Zum Filmerbe, das sich in der HipHop-Kultur wiederfindet, gehört zum Einen das Kung-Fu-Kino mit seinen Geschichten, die um Ehre und kämpferische Überlegenheit kreisen. Sie finden sich wieder in der Jugendkultur der Aggression, im bedingungslosen Einstehen für die eigene Gang, wie wir sie auch in vielen Gang-Filmen der 90er, zB. New Jack City finden. Zum Anderen ist es das Blaxploitation-Kino der 70er, das HipHop inspiriert hat. Coole Streifen um schwarze Kriminelle, wie z. B. der Koksdealer Priest aus Superfly, verkörperten ein aggressives Heldentum in der Black Community. Dialogfetzen aus diesen Filmen finden sich zuhauf in HipHop-Texten.
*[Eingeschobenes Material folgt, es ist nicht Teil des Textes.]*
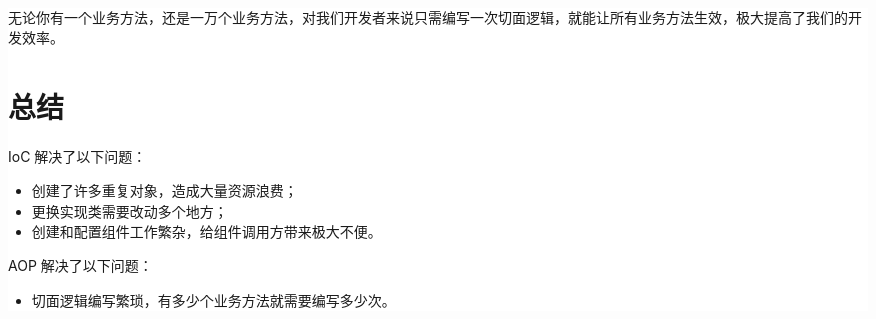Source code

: 无论你有一个业务方法，还是一万个业务方法，对我们开发者来说只需编写一次切面逻辑，就能让所有业务方法生效，极大提高了我们的开发效率。

# 总结

IoC 解决了以下问题：

- 创建了许多重复对象，造成大量资源浪费；
- 更换实现类需要改动多个地方；
- 创建和配置组件工作繁杂，给组件调用方带来极大不便。

AOP 解决了以下问题：

- 切面逻辑编写繁琐，有多少个业务方法就需要编写多少次。

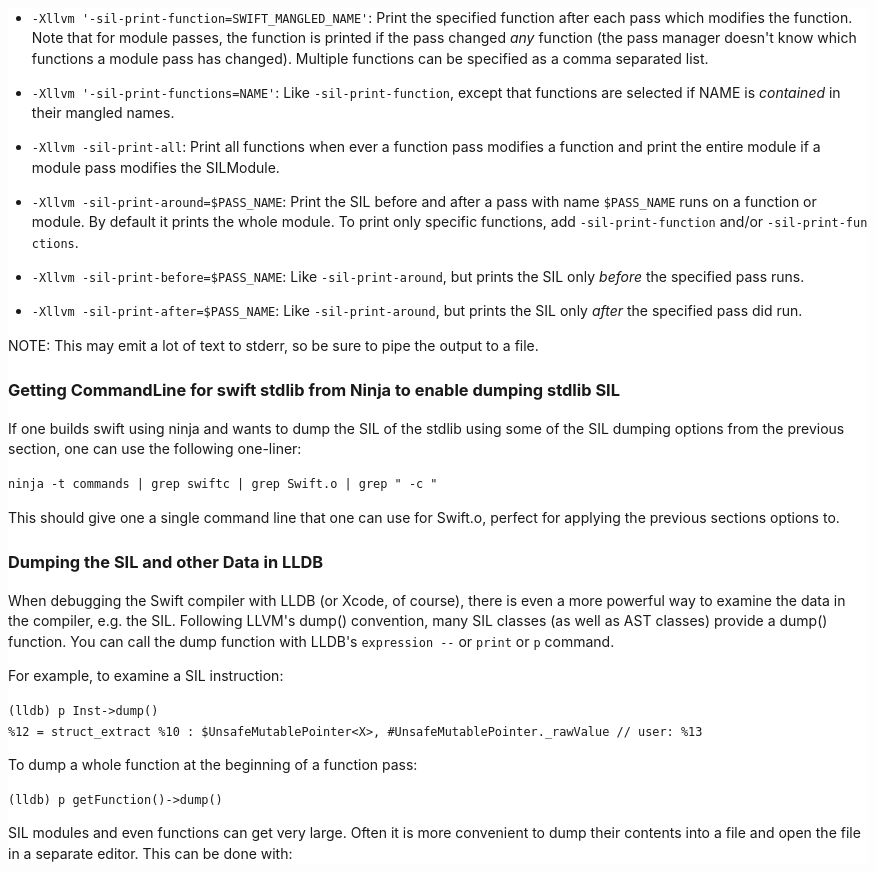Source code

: * `-Xllvm '-sil-print-function=SWIFT_MANGLED_NAME'`: Print the specified
  function after each pass which modifies the function. Note that for module
  passes, the function is printed if the pass changed _any_ function (the
  pass manager doesn't know which functions a module pass has changed).
  Multiple functions can be specified as a comma separated list.

* `-Xllvm '-sil-print-functions=NAME'`: Like `-sil-print-function`, except that
  functions are selected if NAME is _contained_ in their mangled names.

* `-Xllvm -sil-print-all`: Print all functions when ever a function pass
  modifies a function and print the entire module if a module pass modifies
  the SILModule.

* `-Xllvm -sil-print-around=$PASS_NAME`: Print the SIL before and after a pass
  with name `$PASS_NAME` runs on a function or module.
  By default it prints the whole module. To print only specific functions, add
  `-sil-print-function` and/or `-sil-print-functions`.

* `-Xllvm -sil-print-before=$PASS_NAME`: Like `-sil-print-around`, but prints
  the SIL only _before_ the specified pass runs.

* `-Xllvm -sil-print-after=$PASS_NAME`: Like `-sil-print-around`, but prints
  the SIL only _after_ the specified pass did run.

NOTE: This may emit a lot of text to stderr, so be sure to pipe the
output to a file.

### Getting CommandLine for swift stdlib from Ninja to enable dumping stdlib SIL

If one builds swift using ninja and wants to dump the SIL of the
stdlib using some of the SIL dumping options from the previous
section, one can use the following one-liner:

    ninja -t commands | grep swiftc | grep Swift.o | grep " -c "

This should give one a single command line that one can use for
Swift.o, perfect for applying the previous sections options to.

### Dumping the SIL and other Data in LLDB

When debugging the Swift compiler with LLDB (or Xcode, of course), there is
even a more powerful way to examine the data in the compiler, e.g. the SIL.
Following LLVM's dump() convention, many SIL classes (as well as AST classes)
provide a dump() function. You can call the dump function with LLDB's
`expression --` or `print` or `p` command.

For example, to examine a SIL instruction:

    (lldb) p Inst->dump()
    %12 = struct_extract %10 : $UnsafeMutablePointer<X>, #UnsafeMutablePointer._rawValue // user: %13

To dump a whole function at the beginning of a function pass:

    (lldb) p getFunction()->dump()

SIL modules and even functions can get very large. Often it is more convenient
to dump their contents into a file and open the file in a separate editor.
This can be done with:

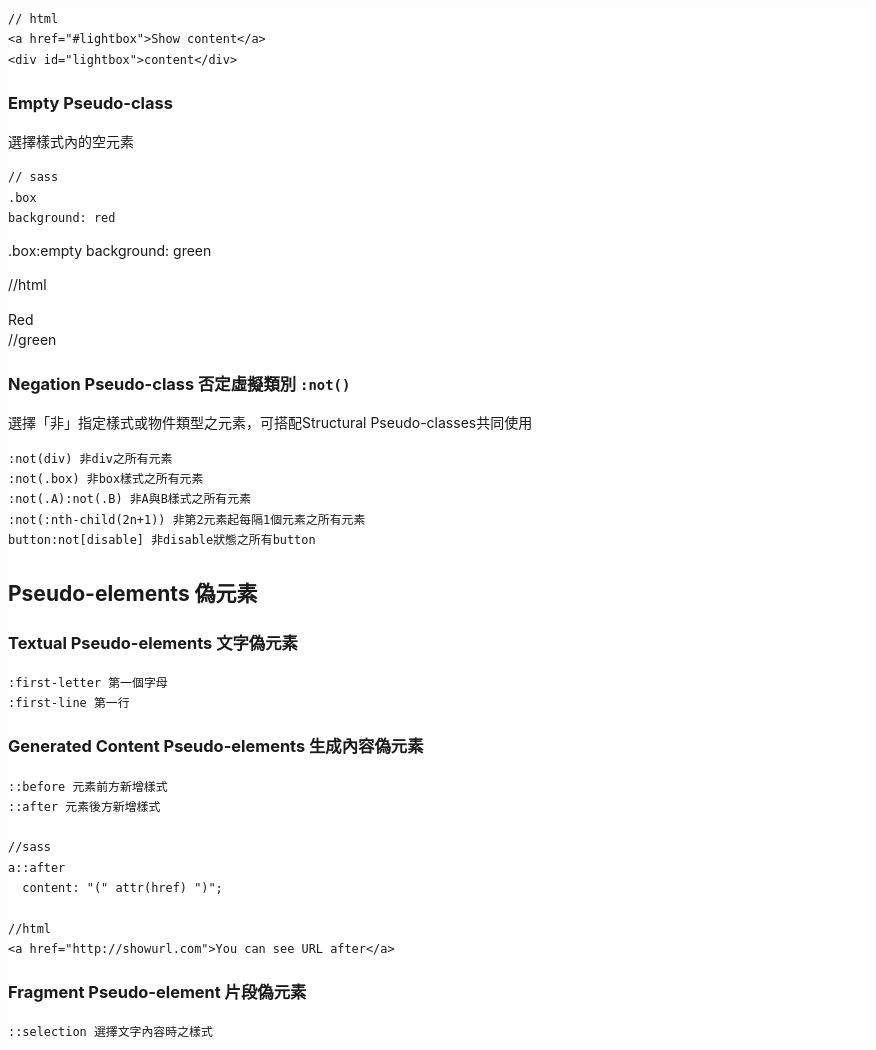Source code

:     // html
    <a href="#lightbox">Show content</a>
    <div id="lightbox">content</div>

### Empty Pseudo-class

選擇樣式內的空元素

    // sass
    .box
    background: red
  .box:empty
    background: green

  //html
  <div class="box">Red</div>
  <div class="box"></div> //green


### Negation Pseudo-class 否定虛擬類別 `:not()`

選擇「非」指定樣式或物件類型之元素，可搭配Structural Pseudo-classes共同使用

    :not(div) 非div之所有元素
    :not(.box) 非box樣式之所有元素
    :not(.A):not(.B) 非A與B樣式之所有元素
    :not(:nth-child(2n+1)) 非第2元素起每隔1個元素之所有元素
    button:not[disable] 非disable狀態之所有button

## Pseudo-elements 偽元素

### Textual Pseudo-elements 文字偽元素

    :first-letter 第一個字母
    :first-line 第一行

### Generated Content Pseudo-elements 生成內容偽元素

    ::before 元素前方新增樣式
    ::after 元素後方新增樣式

    //sass
    a::after
      content: "(" attr(href) ")";

    //html
    <a href="http://showurl.com">You can see URL after</a>

### Fragment Pseudo-element 片段偽元素

    ::selection 選擇文字內容時之樣式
Neben diesem Filmerbe der 70er hat HipHop aber auch eine ganz eigene Bilderwelt entwickelt und vor allem auch die Tonspuren unzähliger Filme bereichert. Einer der ersten Filme, die sich mit HipHop beschäfftigen, ist Wild Style, ein Film über die Rap- und Graffitiszene der frühen 80er Jahre. In den 90ern wurden dann – passend zu den Auseinandersetzungen zwischen West- und Eastcoast Gangstarap – vor allem blutige Gangstergeschichten aus den schwarzen Ghettos der amerikanischen Großstädte erzählt. Boyz N the Hood, Menace 2 Society und New Jack City gehören zu den Filmen, die – garniert mit viel blutiger Action – durchaus authentisch die Realität von Drogen, Gewalt und Zukunftslosigkeit einzufangen versuchten. Mit diesen Filmen begannen auch berühmte Rapper wie Ice-T, Ice Cube, Queen Latifah und Tupac Shakur neben ihrer Musik auch als Schauspieler aufzutreten. Zahlreiche HipHopper sind mittlerweile eher Filmstars als Musiker, denkt man zum Beispiel an Blockbuster-Garant Will Smith.
Wir zeigen diese Reihe in Zusammenarbeit mit dem Carl-Schurz-Haus als Begleitung zur Lesereise des New Yorker Musikkritikers Nelson George, der im Freiburger Verlag orange press ein Buch zur Geschichte des HipHop herausgegeben hat. Nelson George wird am 4. Mai im Freiburger Jazzhaus zu Gast sein.